If you go out there armed only with your own observations and sentiments, you will surely find yourself on very weak ground. You'll lack the arguments, convictions and the coherent view of reality that you'll need when challenged by a self-confident opposition. This is more or less what happened to Mr Bethke.
The paradox of reform movements is that, if you want to defy authority, you probably shouldn't think entirely for yourself. You should attach yourself to a counter-tradition and school of thought that has been developed over the centuries and that seems true.
The old leftists had dialectical materialism and the Marxist view of history. Libertarians have Friedrich Hayek and Ludwig von Mises. Various spiritual movements have drawn from Transcendentalism, Stoicism, Gnosticism, Thomism, Augustine, Tolstoy or the Catholic social teaching that inspired Dorothy Day.

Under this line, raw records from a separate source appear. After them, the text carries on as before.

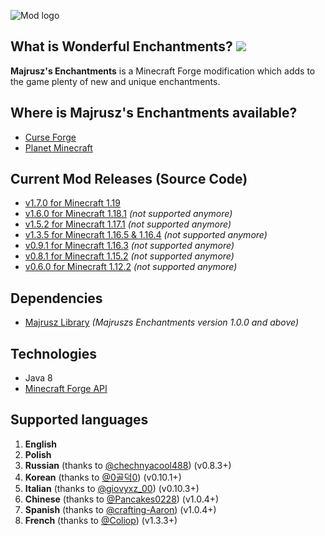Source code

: ![Mod logo](https://github.com/Majrusz/MajruszsEnchantmentsMod/blob/1.19/logo.png?raw=true)

## What is Wonderful Enchantments? [![](http://cf.way2muchnoise.eu/full_wonderful-enchantments_downloads.svg)](https://www.curseforge.com/minecraft/mc-mods/wonderful-enchantments)
**Majrusz's Enchantments** is a Minecraft Forge modification which adds to the
game plenty of new and unique enchantments.

## Where is Majrusz's Enchantments available?
- [Curse Forge](https://www.curseforge.com/minecraft/mc-mods/wonderful-enchantments)
- [Planet Minecraft](https://www.planetminecraft.com/mod/wonderful-enchantments/)

## Current Mod Releases (Source Code)
- [v1.7.0 for Minecraft 1.19](https://github.com/Majrusz/MajruszsEnchantmentsMod/tree/1.19)
- [v1.6.0 for Minecraft 1.18.1](https://github.com/Majrusz/MajruszsEnchantmentsMod/tree/1.18.1) *(not supported anymore)*
- [v1.5.2 for Minecraft 1.17.1](https://github.com/Majrusz/MajruszsEnchantmentsMod/tree/1.17.1) *(not supported anymore)*
- [v1.3.5 for Minecraft 1.16.5 & 1.16.4](https://github.com/Majrusz/MajruszsEnchantmentsMod/tree/1.16.4) *(not supported anymore)*
- [v0.9.1 for Minecraft 1.16.3](https://github.com/Majrusz/MajruszsEnchantmentsMod/tree/old-main/WonderfulEnchantments1-16-3) *(not supported anymore)*
- [v0.8.1 for Minecraft 1.15.2](https://github.com/Majrusz/MajruszsEnchantmentsMod/tree/old-main/WonderfulEnchantments1-15-2) *(not supported anymore)*
- [v0.6.0 for Minecraft 1.12.2](https://github.com/Majrusz/MajruszsEnchantmentsMod/tree/old-main/WonderfulEnchantments1-12-2) *(not supported anymore)*

## Dependencies
- [Majrusz Library](https://github.com/Majrusz/MajruszLibrary/tree/1.16.4) *(Majruszs Enchantments version 1.0.0 and above)*

## Technologies
- Java 8
- [Minecraft Forge API](https://github.com/MinecraftForge/MinecraftForge)

## Supported languages
1. **English**
2. **Polish**
3. **Russian** (thanks to [@chechnyacool488](https://www.curseforge.com/members/chechnyacool488)) (v0.8.3+)
4. **Korean** (thanks to [@0골덕0](https://www.curseforge.com/members/kw2341)) (v0.10.1+)
5. **Italian** (thanks to [@giovyxz_00](https://www.curseforge.com/members/giovyxz_00)) (v0.10.3+)
6. **Chinese** (thanks to [@Pancakes0228](https://github.com/Pancakes0228)) (v1.0.4+)
7. **Spanish** (thanks to [@crafting-Aaron](https://github.com/crafting-Aaron)) (v1.0.4+)
8. **French** (thanks to [@Coliop](https://www.curseforge.com/member/coliop/)) (v1.3.3+)
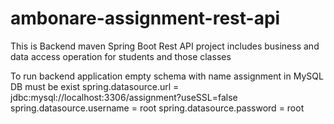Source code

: # ambonare-assignment-rest-api

This is Backend maven Spring Boot Rest API project includes business and data access operation for students and those classes

To run backend application empty schema with name assignment in MySQL DB must be exist
spring.datasource.url = jdbc:mysql://localhost:3306/assignment?useSSL=false
spring.datasource.username = root
spring.datasource.password = root
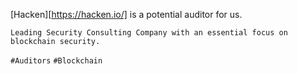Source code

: [Hacken][https://hacken.io/] is a potential auditor for us.

`Leading Security Consulting Company with an essential focus on blockchain security.`

`#Auditors` `#Blockchain`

These belief systems helped people envision alternate realities. They helped people explain why the things society values are not the things that should be valued. They gave movements a set of organising principles. Joining a tradition doesn't mean suppressing your individuality. Applying an ancient tradition to a new situation is a creative, stimulating and empowering act. Without a tradition, everything is impermanence and flux.
Most professors would like their students to be more rebellious and argumentative. But rebellion without a rigorous alternative vision is just a feeble spasm.
If I could offer advice to a young rebel, it would be to rummage the past for a body of thought that helps you understand and address the shortcomings you see. Give yourself a label. If your college hasn't provided you with a good knowledge of counter-cultural viewpoints - ranging from Thoreau to Maritain - then your college has failed you and you should try to remedy that ignorance.
Effective rebellion isn't just expressing your personal feelings. It means replacing one set of authorities and institutions with a better set of authorities and institutions. The authorities and institutions don't repress the passions of the heart, the way some young people now suppose. They give them focus and a means to turn passion into change.